--- Dataset records ---
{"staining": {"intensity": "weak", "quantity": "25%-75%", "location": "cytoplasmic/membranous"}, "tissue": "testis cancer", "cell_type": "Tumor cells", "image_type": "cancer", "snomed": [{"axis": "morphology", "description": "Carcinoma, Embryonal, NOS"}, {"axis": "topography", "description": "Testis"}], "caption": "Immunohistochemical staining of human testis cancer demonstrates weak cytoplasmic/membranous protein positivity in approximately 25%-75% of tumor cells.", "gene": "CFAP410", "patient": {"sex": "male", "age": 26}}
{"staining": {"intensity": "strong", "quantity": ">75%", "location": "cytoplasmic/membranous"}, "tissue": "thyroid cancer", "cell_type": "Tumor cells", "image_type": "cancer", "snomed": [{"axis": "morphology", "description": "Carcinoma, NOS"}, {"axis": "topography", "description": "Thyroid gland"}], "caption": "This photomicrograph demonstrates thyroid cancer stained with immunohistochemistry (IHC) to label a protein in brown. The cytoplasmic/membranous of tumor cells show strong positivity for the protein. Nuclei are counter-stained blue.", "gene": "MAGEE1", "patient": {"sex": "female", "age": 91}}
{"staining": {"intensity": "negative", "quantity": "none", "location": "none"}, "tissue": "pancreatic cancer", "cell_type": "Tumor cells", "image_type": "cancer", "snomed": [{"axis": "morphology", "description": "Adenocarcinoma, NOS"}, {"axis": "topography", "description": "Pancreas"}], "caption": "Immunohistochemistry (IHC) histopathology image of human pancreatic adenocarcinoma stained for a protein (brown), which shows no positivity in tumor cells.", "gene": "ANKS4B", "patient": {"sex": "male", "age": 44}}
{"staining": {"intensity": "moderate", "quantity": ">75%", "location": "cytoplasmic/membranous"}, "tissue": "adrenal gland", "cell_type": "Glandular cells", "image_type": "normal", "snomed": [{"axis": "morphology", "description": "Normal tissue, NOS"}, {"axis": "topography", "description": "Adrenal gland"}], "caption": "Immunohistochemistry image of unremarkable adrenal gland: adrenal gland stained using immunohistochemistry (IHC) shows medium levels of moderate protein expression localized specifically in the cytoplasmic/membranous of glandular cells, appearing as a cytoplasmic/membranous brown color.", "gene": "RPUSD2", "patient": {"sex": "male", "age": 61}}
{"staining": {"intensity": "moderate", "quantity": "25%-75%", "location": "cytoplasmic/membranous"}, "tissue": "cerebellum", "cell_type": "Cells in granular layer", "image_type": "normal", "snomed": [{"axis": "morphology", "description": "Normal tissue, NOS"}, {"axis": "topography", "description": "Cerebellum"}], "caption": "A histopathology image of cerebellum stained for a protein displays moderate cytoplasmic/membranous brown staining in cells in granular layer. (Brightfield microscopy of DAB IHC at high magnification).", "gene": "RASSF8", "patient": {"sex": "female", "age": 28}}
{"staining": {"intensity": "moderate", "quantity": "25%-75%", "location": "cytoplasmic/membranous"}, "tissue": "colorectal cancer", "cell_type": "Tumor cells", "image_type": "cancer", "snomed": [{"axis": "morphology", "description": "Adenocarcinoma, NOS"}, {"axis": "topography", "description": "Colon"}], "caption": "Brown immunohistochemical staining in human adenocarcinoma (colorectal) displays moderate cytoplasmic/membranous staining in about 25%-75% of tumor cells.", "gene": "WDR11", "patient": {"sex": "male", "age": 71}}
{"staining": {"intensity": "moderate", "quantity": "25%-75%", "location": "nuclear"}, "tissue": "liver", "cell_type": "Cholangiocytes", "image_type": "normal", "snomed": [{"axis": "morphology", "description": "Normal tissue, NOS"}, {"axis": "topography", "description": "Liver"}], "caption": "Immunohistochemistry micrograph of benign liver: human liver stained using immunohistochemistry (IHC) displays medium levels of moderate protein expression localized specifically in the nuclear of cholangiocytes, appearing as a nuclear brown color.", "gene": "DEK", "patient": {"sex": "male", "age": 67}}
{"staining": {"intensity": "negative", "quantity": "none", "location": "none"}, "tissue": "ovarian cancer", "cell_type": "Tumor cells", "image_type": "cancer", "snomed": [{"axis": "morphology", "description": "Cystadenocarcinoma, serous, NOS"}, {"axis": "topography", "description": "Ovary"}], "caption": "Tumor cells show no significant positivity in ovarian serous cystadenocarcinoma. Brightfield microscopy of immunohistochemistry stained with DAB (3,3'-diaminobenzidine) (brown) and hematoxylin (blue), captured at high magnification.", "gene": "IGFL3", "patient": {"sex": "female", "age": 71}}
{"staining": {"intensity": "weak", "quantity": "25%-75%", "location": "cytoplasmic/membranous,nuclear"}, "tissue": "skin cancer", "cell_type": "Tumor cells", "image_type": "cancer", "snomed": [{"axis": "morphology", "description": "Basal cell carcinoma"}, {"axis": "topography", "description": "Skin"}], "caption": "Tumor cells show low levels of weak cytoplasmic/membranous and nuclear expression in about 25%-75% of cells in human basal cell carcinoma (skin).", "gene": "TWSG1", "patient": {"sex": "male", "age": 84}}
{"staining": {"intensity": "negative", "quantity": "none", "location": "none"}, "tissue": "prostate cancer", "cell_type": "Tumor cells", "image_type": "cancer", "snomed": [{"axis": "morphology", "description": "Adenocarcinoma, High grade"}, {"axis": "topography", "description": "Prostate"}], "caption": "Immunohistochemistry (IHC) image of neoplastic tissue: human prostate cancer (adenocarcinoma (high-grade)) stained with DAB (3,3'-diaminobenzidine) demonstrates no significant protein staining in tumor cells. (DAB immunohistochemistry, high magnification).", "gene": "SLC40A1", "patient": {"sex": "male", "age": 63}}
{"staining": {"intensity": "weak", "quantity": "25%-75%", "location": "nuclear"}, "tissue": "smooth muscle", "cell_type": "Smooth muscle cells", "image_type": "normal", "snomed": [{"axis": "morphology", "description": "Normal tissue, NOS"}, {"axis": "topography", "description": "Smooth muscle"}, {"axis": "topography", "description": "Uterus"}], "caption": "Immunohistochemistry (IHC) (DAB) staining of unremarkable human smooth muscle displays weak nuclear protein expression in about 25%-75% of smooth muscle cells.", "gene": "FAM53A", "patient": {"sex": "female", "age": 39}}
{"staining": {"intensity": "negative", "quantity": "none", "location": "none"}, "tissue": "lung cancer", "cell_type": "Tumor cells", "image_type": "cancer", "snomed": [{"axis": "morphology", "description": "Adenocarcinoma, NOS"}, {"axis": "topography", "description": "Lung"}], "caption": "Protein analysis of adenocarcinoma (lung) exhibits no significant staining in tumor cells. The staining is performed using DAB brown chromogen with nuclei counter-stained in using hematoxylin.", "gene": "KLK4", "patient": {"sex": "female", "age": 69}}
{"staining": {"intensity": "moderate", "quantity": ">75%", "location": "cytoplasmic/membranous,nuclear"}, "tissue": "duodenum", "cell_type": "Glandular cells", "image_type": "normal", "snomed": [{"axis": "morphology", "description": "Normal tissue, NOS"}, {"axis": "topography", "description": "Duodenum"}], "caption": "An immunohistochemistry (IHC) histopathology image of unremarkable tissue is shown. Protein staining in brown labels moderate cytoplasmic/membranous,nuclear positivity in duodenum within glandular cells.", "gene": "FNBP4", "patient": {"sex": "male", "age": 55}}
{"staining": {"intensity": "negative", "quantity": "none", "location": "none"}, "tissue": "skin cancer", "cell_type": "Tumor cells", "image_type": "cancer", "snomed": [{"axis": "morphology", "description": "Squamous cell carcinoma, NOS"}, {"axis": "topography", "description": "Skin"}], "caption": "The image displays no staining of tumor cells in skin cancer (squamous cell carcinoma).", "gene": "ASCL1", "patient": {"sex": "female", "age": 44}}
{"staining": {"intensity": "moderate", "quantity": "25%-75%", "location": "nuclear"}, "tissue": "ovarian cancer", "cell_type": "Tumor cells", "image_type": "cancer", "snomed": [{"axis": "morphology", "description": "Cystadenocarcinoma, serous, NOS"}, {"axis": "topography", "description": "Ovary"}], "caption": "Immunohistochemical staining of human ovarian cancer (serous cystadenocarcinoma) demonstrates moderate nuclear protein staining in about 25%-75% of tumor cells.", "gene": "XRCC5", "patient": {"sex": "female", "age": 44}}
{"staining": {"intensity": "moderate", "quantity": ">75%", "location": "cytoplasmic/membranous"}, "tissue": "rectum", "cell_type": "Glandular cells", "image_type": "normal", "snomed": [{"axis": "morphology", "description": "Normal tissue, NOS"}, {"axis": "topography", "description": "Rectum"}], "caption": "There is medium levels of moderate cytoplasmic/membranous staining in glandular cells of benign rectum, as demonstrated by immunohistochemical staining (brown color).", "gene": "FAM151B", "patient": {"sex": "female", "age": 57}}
---
Required action: The range runs from the line above containing "(IHC) (DAB) staining" to the line containing "analysis of adenocarcinoma", inclusive. Restate those lines word for word and no others.

Result for this task:
{"staining": {"intensity": "weak", "quantity": "25%-75%", "location": "nuclear"}, "tissue": "smooth muscle", "cell_type": "Smooth muscle cells", "image_type": "normal", "snomed": [{"axis": "morphology", "description": "Normal tissue, NOS"}, {"axis": "topography", "description": "Smooth muscle"}, {"axis": "topography", "description": "Uterus"}], "caption": "Immunohistochemistry (IHC) (DAB) staining of unremarkable human smooth muscle displays weak nuclear protein expression in about 25%-75% of smooth muscle cells.", "gene": "FAM53A", "patient": {"sex": "female", "age": 39}}
{"staining": {"intensity": "negative", "quantity": "none", "location": "none"}, "tissue": "lung cancer", "cell_type": "Tumor cells", "image_type": "cancer", "snomed": [{"axis": "morphology", "description": "Adenocarcinoma, NOS"}, {"axis": "topography", "description": "Lung"}], "caption": "Protein analysis of adenocarcinoma (lung) exhibits no significant staining in tumor cells. The staining is performed using DAB brown chromogen with nuclei counter-stained in using hematoxylin.", "gene": "KLK4", "patient": {"sex": "female", "age": 69}}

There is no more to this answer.